Vicky, who plays the euphonium, worked with her team over the weekend to create a working prototype, which was then demonstrated with a live performance.
Aejaz Zahid, the event organiser and Research and Innovation Fellow at CATCH, said: “The unique thing about Hackcessible is that the individuals with disabilities take a central role in leading the design of these products. This is the first time these students worked together in multi-disciplinary teams.
“I was really amazed at the amount of progress that the teams made so quickly. I also loved seeing the co-designers working with the teams, which is exactly what we were hoping for.
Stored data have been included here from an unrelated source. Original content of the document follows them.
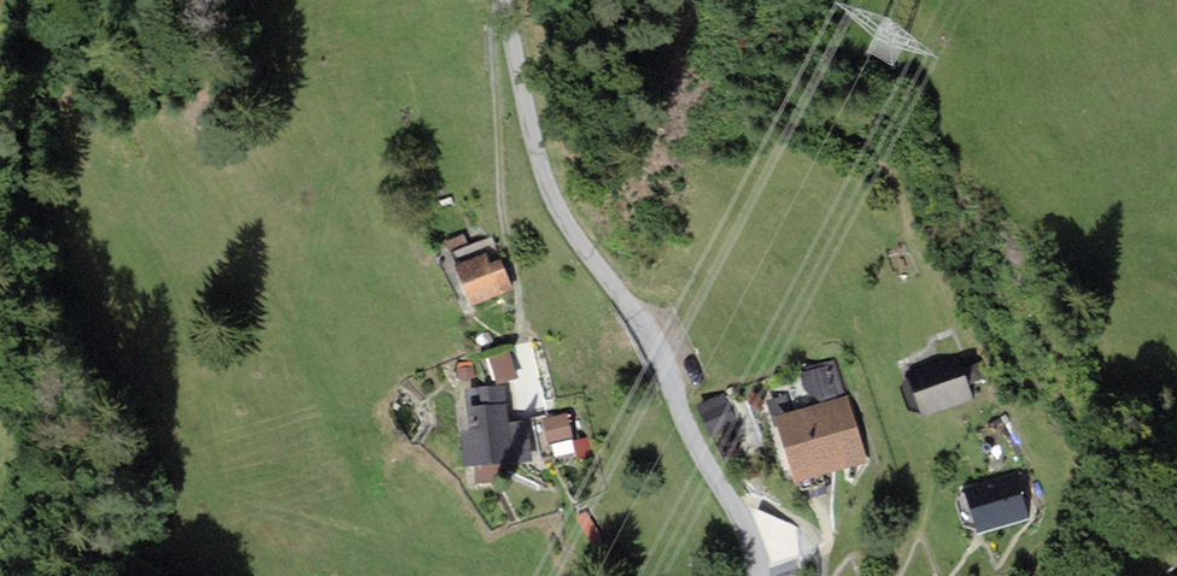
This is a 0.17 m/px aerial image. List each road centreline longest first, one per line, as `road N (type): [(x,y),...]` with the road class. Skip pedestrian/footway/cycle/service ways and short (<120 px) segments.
road 1 (unclassified): [(755,575),(741,519),(704,462),(660,358),(562,217),(545,181),(506,0)]
road 2 (track): [(141,389),(126,363),(44,286),(0,144)]
road 3 (track): [(0,382),(46,485),(46,575)]

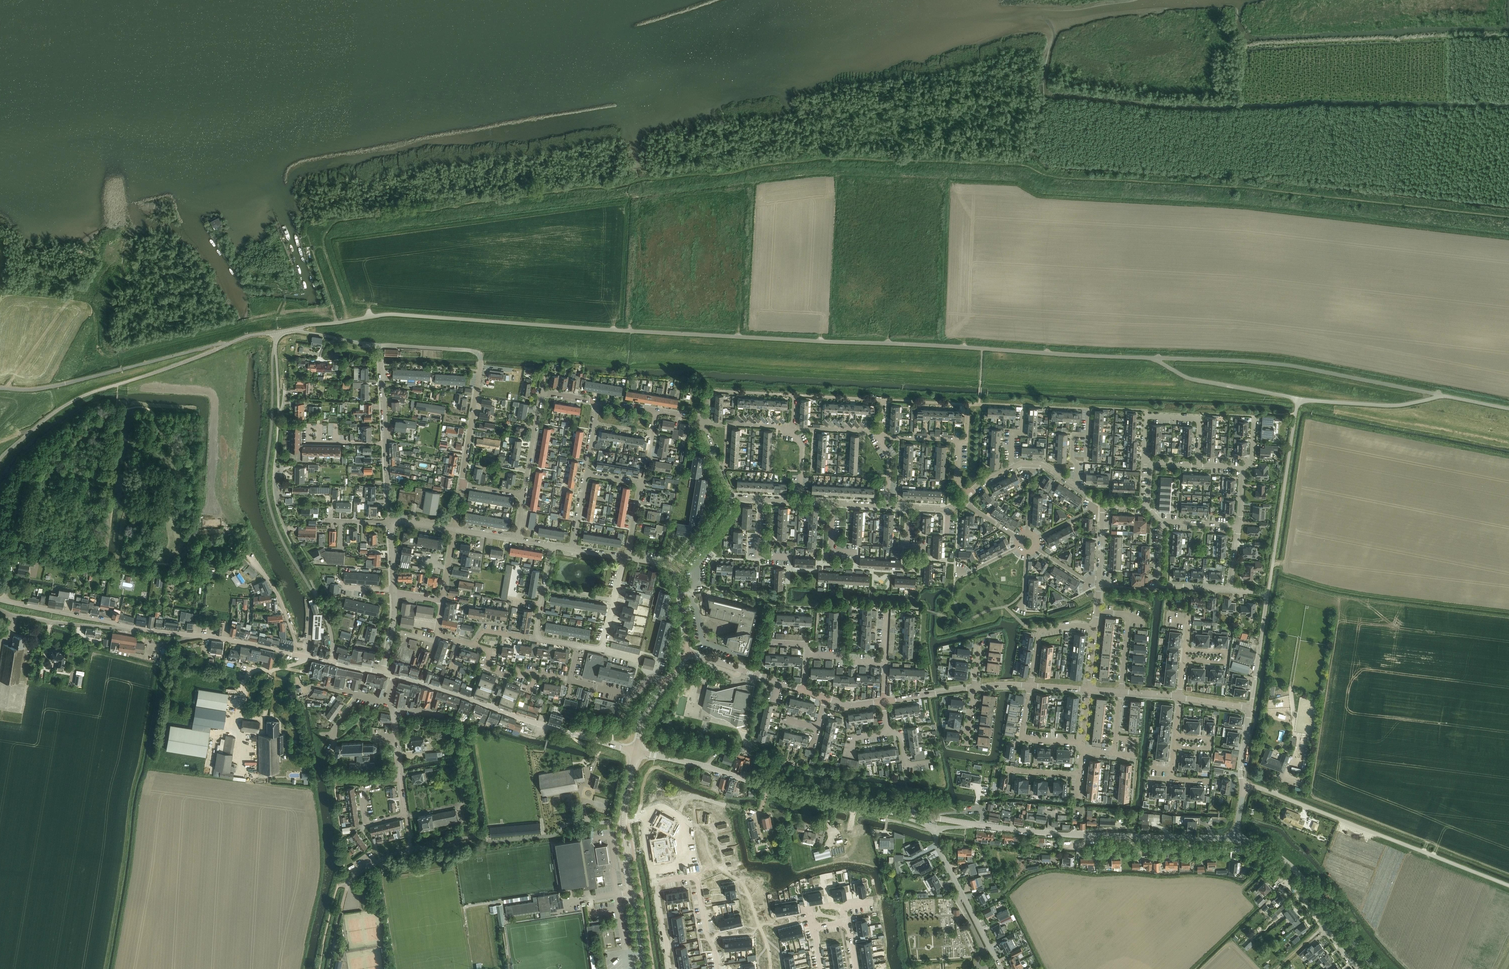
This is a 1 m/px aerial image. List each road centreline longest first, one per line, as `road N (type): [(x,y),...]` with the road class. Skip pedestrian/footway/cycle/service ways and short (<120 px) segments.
road 1 (unclassified): [(1508,885),(1243,785)]
road 2 (tertiary): [(900,812),(636,752)]
road 3 (unclassified): [(275,344),(268,494),(285,545),(316,597)]
road 4 (tertiary): [(1235,839),(972,824)]
road 5 (residential): [(316,597),(275,497),(275,344)]
road 6 (residential): [(636,752),(394,676)]
road 7 (residential): [(462,485),(479,355),(381,345)]
road 8 (tertiary): [(644,968),(623,826),(636,752)]
road 9 (residential): [(669,968),(655,887),(697,879),(719,968)]
road 10 (track): [(1508,442),(1298,403)]
road 11 (tertiary): [(1378,968),(1290,866),(1235,839)]
road 12 (residential): [(1358,968),(1284,875),(1235,839)]
road 13 (residential): [(524,495),(542,392),(598,402)]
road 14 (residential): [(297,654),(139,628)]
road 15 (unclassified): [(1001,968),(935,828)]
road 16 (unclassified): [(1251,709),(1268,594),(1230,589)]
road 17 (residential): [(1198,465),(1200,419),(1146,416),(1150,462)]
road 18 (residential): [(139,628),(0,609)]
road 19 (residential): [(139,628),(4,600)]
road 20 (residential): [(1230,589),(1157,585),(1161,521)]
road 21 (residential): [(881,400),(968,405),(967,438),(960,440)]

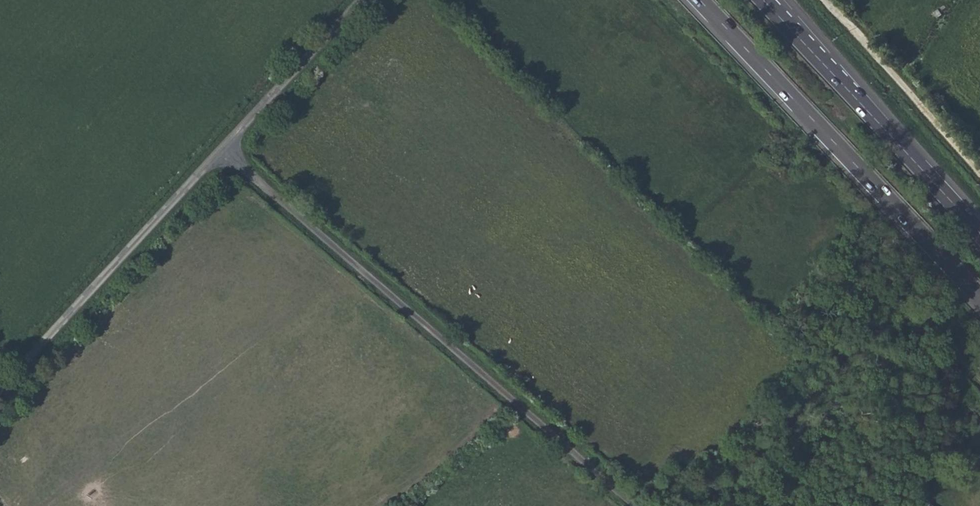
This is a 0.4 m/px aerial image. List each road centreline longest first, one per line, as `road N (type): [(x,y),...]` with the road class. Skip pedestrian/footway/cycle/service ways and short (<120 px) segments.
road 1 (unclassified): [(222,150),(635,505)]
road 2 (trunk): [(700,0),(979,297)]
road 3 (unclassified): [(0,389),(222,150)]
road 4 (trunk): [(979,233),(763,0)]
road 5 (track): [(823,0),(979,175)]
road 6 (unclassified): [(222,150),(359,0)]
It’s been fantastic.”
Their projects were presented on Sunday 2 December 2018 after a weekend of prototyping ideas into a workable solution.
Each team’s project was judged by an expert panel which included Professor Pam Shaw DBE (Founding Director of SITraN), Professor Wendy Tindale OBE (Director of Devices for Dignity) and Professor Luc de Witte (President of AAATE - the European assistive technology association).
Running up to the make-a-thon, students attended a special event where eight people with a variety of disabilities talked about the challenges they face each day and what would help them overcome barriers to current technology.
Students and disabled co-designers then attended weekly workshops, supported by a team of mentors in healthcare, tech and academia, to help them to enhance their technology and engineering skills, as well as work in collaboration with their challengers to develop ideas.
The workshops, which included lessons in Design Thinking, 3D CAD (Computer-aided design) and electronic prototyping, were aimed at giving the students the skills to develop a prototype solution and work as a diverse, innovation focused team.
One of the users, Jake Clarke, a science undergraduate who had previously dropped out of a different university due to deteriorating vision, worked with students to create a solution that will allow him to use technology tools that are currently inaccessible to people with visual impairments.
Jake said: “Our project was to make electronic design and construction more accessible to someone with a visual impairment, including using electronic equipment like oscilloscopes and also the manufacturing of electronics equipment to assist in techniques such as soldering.”
His team developed a clamp which can hold a tablet computer, using its camera as an enhancement to the vision he already has and potentially allowing him to use a soldering iron.
Jake added: “What we’ve achieved is brilliant. We’ve done what I set out to do, it’s been cost effective and the plans have also been put online for anyone to make. The students that I’ve worked with have been excellent. They’ve all been incredibly positive and focused, and we’ve all had good fun.”
Aejaz, added: “Some teams might want to consider converting their ideas into a product if there is a wider market potential. Other groups may wish to share their ideas, which could benefit someone with a similar challenge in a different part of the country.
“We don’t want anyone to stop here. Hopefully the teams will continue working on their projects in one way or another. We’re here to support them if they have the ambition to take it forward.
“We’re hoping that Sheffield will continue to lead the way in this area. We’re a city of makers and so it’s befitting that this event started in Sheffield.”